Your instructions =>
Write out all of the entries exactly as given.

Data items =>

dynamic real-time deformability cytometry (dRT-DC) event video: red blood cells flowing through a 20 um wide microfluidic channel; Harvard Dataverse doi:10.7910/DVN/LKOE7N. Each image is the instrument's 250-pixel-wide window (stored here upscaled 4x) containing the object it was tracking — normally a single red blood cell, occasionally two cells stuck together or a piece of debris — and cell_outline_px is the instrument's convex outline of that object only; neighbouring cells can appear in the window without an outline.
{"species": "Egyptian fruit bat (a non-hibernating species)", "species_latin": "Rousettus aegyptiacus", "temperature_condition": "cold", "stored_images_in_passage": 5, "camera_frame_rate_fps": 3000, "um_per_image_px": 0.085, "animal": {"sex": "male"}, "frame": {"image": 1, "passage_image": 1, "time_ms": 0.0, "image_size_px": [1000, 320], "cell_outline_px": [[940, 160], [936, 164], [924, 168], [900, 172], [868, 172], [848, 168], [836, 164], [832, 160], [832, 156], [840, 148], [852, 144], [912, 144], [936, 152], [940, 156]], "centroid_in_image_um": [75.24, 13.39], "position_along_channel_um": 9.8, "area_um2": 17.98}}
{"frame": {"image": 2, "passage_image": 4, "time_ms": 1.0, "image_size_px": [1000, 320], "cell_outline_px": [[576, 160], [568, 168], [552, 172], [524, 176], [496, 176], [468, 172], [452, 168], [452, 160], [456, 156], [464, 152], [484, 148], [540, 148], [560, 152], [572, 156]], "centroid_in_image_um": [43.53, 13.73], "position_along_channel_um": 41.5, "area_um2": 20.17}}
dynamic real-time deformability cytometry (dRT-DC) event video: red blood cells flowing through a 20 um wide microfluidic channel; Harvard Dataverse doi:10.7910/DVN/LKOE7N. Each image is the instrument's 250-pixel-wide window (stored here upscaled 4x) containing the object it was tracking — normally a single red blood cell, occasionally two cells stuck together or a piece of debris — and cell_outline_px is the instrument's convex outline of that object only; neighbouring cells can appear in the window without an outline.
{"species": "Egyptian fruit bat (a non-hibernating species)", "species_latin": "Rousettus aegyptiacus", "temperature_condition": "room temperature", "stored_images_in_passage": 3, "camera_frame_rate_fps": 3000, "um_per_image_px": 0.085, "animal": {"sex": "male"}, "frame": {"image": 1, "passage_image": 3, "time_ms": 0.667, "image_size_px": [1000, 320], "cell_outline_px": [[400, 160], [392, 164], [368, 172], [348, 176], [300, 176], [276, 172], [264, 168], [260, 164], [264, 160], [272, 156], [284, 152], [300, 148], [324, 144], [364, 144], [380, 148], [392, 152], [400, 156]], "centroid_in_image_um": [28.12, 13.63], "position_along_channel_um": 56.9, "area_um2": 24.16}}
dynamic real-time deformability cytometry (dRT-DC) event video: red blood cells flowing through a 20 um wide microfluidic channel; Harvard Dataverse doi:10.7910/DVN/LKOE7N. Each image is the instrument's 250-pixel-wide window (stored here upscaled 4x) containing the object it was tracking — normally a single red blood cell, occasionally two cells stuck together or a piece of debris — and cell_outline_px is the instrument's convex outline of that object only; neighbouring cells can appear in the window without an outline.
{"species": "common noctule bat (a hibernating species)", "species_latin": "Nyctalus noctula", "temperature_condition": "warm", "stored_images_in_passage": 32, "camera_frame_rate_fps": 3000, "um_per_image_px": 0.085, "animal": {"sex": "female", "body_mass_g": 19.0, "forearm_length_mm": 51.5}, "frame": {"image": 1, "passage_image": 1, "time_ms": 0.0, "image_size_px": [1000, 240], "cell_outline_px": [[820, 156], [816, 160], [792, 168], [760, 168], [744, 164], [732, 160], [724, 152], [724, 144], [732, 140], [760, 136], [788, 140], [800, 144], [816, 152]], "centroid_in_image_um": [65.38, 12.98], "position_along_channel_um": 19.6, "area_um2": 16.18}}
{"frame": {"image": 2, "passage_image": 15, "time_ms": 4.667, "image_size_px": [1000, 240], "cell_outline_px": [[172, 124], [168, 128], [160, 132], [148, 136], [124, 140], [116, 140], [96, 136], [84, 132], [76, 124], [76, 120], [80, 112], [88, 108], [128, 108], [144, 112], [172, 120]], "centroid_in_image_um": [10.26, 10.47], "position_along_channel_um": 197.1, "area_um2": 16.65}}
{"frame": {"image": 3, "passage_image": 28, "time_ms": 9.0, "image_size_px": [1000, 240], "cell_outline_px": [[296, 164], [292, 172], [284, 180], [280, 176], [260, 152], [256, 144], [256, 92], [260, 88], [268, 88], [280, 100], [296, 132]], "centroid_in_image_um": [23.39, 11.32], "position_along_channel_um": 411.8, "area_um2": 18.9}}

Exercise output =>
dynamic real-time deformability cytometry (dRT-DC) event video: red blood cells flowing through a 20 um wide microfluidic channel; Harvard Dataverse doi:10.7910/DVN/LKOE7N. Each image is the instrument's 250-pixel-wide window (stored here upscaled 4x) containing the object it was tracking — normally a single red blood cell, occasionally two cells stuck together or a piece of debris — and cell_outline_px is the instrument's convex outline of that object only; neighbouring cells can appear in the window without an outline.
{"species": "Egyptian fruit bat (a non-hibernating species)", "species_latin": "Rousettus aegyptiacus", "temperature_condition": "cold", "stored_images_in_passage": 5, "camera_frame_rate_fps": 3000, "um_per_image_px": 0.085, "animal": {"sex": "male"}, "frame": {"image": 1, "passage_image": 1, "time_ms": 0.0, "image_size_px": [1000, 320], "cell_outline_px": [[940, 160], [936, 164], [924, 168], [900, 172], [868, 172], [848, 168], [836, 164], [832, 160], [832, 156], [840, 148], [852, 144], [912, 144], [936, 152], [940, 156]], "centroid_in_image_um": [75.24, 13.39], "position_along_channel_um": 9.8, "area_um2": 17.98}}
{"frame": {"image": 2, "passage_image": 4, "time_ms": 1.0, "image_size_px": [1000, 320], "cell_outline_px": [[576, 160], [568, 168], [552, 172], [524, 176], [496, 176], [468, 172], [452, 168], [452, 160], [456, 156], [464, 152], [484, 148], [540, 148], [560, 152], [572, 156]], "centroid_in_image_um": [43.53, 13.73], "position_along_channel_um": 41.5, "area_um2": 20.17}}
dynamic real-time deformability cytometry (dRT-DC) event video: red blood cells flowing through a 20 um wide microfluidic channel; Harvard Dataverse doi:10.7910/DVN/LKOE7N. Each image is the instrument's 250-pixel-wide window (stored here upscaled 4x) containing the object it was tracking — normally a single red blood cell, occasionally two cells stuck together or a piece of debris — and cell_outline_px is the instrument's convex outline of that object only; neighbouring cells can appear in the window without an outline.
{"species": "Egyptian fruit bat (a non-hibernating species)", "species_latin": "Rousettus aegyptiacus", "temperature_condition": "room temperature", "stored_images_in_passage": 3, "camera_frame_rate_fps": 3000, "um_per_image_px": 0.085, "animal": {"sex": "male"}, "frame": {"image": 1, "passage_image": 3, "time_ms": 0.667, "image_size_px": [1000, 320], "cell_outline_px": [[400, 160], [392, 164], [368, 172], [348, 176], [300, 176], [276, 172], [264, 168], [260, 164], [264, 160], [272, 156], [284, 152], [300, 148], [324, 144], [364, 144], [380, 148], [392, 152], [400, 156]], "centroid_in_image_um": [28.12, 13.63], "position_along_channel_um": 56.9, "area_um2": 24.16}}
dynamic real-time deformability cytometry (dRT-DC) event video: red blood cells flowing through a 20 um wide microfluidic channel; Harvard Dataverse doi:10.7910/DVN/LKOE7N. Each image is the instrument's 250-pixel-wide window (stored here upscaled 4x) containing the object it was tracking — normally a single red blood cell, occasionally two cells stuck together or a piece of debris — and cell_outline_px is the instrument's convex outline of that object only; neighbouring cells can appear in the window without an outline.
{"species": "common noctule bat (a hibernating species)", "species_latin": "Nyctalus noctula", "temperature_condition": "warm", "stored_images_in_passage": 32, "camera_frame_rate_fps": 3000, "um_per_image_px": 0.085, "animal": {"sex": "female", "body_mass_g": 19.0, "forearm_length_mm": 51.5}, "frame": {"image": 1, "passage_image": 1, "time_ms": 0.0, "image_size_px": [1000, 240], "cell_outline_px": [[820, 156], [816, 160], [792, 168], [760, 168], [744, 164], [732, 160], [724, 152], [724, 144], [732, 140], [760, 136], [788, 140], [800, 144], [816, 152]], "centroid_in_image_um": [65.38, 12.98], "position_along_channel_um": 19.6, "area_um2": 16.18}}
{"frame": {"image": 2, "passage_image": 15, "time_ms": 4.667, "image_size_px": [1000, 240], "cell_outline_px": [[172, 124], [168, 128], [160, 132], [148, 136], [124, 140], [116, 140], [96, 136], [84, 132], [76, 124], [76, 120], [80, 112], [88, 108], [128, 108], [144, 112], [172, 120]], "centroid_in_image_um": [10.26, 10.47], "position_along_channel_um": 197.1, "area_um2": 16.65}}
{"frame": {"image": 3, "passage_image": 28, "time_ms": 9.0, "image_size_px": [1000, 240], "cell_outline_px": [[296, 164], [292, 172], [284, 180], [280, 176], [260, 152], [256, 144], [256, 92], [260, 88], [268, 88], [280, 100], [296, 132]], "centroid_in_image_um": [23.39, 11.32], "position_along_channel_um": 411.8, "area_um2": 18.9}}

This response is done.